Primer extension analysis of the promoter fixRp₁- and fixRp₂-dependent fixR′-′lacZ transcripts in wild type and ΔUAS and regR mutants containing a chromosomally integrated fixR′-′lacZ fusion. Total RNA was purified from the indicated B. japonicum strains grown aerobically (+O₂) in PSY medium or anaerobically (−O₂) in YEM medium plus KNO₃. Hybridization to RNA with the ³²P-labeled oligonucleotides lac4B and PBj16S and reverse transcription of the fixR′-′lacZ mRNA and the 16S rRNA primary transcript, respectively, were performed as described in Materials and Methods.
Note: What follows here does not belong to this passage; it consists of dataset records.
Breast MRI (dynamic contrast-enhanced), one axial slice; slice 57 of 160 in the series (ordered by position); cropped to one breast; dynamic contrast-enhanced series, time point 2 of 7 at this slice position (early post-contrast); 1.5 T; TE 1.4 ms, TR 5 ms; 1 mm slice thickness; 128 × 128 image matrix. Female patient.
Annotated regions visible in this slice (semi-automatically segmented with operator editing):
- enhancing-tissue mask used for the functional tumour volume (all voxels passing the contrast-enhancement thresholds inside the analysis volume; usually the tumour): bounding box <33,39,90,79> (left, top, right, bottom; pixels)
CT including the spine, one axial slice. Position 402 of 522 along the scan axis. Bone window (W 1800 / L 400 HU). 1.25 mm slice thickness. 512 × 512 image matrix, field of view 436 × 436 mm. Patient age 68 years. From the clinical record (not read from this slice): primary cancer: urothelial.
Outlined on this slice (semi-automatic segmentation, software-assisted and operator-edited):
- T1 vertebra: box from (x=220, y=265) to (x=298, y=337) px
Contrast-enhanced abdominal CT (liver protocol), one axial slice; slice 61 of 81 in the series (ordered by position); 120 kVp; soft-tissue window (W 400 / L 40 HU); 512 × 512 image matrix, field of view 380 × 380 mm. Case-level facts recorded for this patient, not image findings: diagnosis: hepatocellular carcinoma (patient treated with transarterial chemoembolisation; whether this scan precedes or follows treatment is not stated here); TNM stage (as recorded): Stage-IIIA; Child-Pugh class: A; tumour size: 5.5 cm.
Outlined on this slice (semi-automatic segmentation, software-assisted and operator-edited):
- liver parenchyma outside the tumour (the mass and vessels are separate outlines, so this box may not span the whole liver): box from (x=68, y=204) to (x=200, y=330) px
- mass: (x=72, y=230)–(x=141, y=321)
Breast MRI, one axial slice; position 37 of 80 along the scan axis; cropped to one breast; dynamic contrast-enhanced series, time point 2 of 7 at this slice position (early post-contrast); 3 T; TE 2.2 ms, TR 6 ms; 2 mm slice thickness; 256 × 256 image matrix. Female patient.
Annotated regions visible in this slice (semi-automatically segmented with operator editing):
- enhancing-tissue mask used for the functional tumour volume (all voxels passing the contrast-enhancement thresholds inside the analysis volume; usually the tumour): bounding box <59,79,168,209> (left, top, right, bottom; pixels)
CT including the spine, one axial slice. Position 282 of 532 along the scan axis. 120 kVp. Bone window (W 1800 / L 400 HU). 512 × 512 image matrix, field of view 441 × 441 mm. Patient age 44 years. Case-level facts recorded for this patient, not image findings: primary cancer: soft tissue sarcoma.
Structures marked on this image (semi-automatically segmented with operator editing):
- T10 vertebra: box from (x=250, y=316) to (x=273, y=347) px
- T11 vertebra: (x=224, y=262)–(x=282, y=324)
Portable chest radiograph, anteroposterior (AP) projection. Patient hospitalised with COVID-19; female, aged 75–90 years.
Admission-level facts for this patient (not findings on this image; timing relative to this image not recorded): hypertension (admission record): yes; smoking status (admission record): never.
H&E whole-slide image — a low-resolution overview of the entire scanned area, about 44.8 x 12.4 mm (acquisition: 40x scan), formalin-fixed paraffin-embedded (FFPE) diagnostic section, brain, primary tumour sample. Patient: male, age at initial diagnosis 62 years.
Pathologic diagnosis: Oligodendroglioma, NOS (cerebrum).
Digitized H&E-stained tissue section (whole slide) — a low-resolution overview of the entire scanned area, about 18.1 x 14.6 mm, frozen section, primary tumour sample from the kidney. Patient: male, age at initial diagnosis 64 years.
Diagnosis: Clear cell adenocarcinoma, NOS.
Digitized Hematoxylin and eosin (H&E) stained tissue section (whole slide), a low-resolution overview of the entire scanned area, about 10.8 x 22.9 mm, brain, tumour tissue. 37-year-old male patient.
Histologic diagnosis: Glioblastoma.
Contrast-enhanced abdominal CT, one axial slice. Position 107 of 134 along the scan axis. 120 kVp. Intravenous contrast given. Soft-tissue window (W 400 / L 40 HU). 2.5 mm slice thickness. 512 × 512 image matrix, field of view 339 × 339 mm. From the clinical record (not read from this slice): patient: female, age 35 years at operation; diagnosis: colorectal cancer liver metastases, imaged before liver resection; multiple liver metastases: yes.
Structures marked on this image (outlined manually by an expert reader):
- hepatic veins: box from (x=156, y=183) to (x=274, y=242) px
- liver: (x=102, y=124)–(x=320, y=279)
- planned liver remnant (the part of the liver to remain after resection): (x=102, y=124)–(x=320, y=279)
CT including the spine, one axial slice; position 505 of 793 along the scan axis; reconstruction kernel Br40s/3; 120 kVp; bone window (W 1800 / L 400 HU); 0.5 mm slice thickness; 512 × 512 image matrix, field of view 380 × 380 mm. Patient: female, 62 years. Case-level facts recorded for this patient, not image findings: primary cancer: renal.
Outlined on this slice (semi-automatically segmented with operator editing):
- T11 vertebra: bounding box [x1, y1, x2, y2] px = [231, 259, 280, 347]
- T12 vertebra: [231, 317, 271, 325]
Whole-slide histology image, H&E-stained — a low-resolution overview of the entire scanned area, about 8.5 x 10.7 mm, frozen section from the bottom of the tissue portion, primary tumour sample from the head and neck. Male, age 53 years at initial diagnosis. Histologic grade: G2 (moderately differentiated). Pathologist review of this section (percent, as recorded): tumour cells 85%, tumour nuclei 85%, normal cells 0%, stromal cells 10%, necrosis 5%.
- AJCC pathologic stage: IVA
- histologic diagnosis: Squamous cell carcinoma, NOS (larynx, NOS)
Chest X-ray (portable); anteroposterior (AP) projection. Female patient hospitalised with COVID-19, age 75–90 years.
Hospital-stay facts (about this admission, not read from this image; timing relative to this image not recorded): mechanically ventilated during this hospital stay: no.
The products were separated on a 6% polyacrylamide gel next to a sequence ladder of plasmid pRJ7211 made with oligonucleotide lac4B. Transcripts T1, T2, and Bj16S (control) are marked. The origin of the unmarked reverse transcription products present in all lanes is not known; they had not been observed in similar, previous studies in which a shorter lacZ-specific oligonucleotide (lac4 [5]) was used.

FIG. 8

Electron micrographs showing the structure of soybean nodule cells infected by the regR mutant 2426 (A) and the wild-type 110spc4 (B). Black and white arrowheads in panel A mark starch granules and empty membrane vesicles, respectively. Bar = 5 μm.

FIG. 9

Transcriptional mapping of the regR promoter region. Total RNA was purified from B. japonicum wild type grown aerobically in PSY medium and used for primer extension. Hybridization to RNA with the ³²P-labeled oligonucleotide PEregR2 and reverse transcription of the regR mRNA were performed as described in Materials and Methods. The products were separated on a 6% polyacrylamide gel next to a sequence ladder of plasmid pRJ2403 made with oligonucleotide PEregR2. The sequence of the indicated region (positions 1448 to 1520 of the database-submitted nucleotide sequence) is denoted in the box. It contains the transcription start point (+1), the putative −10 and −35 regions, and the probable translation start site (TTG).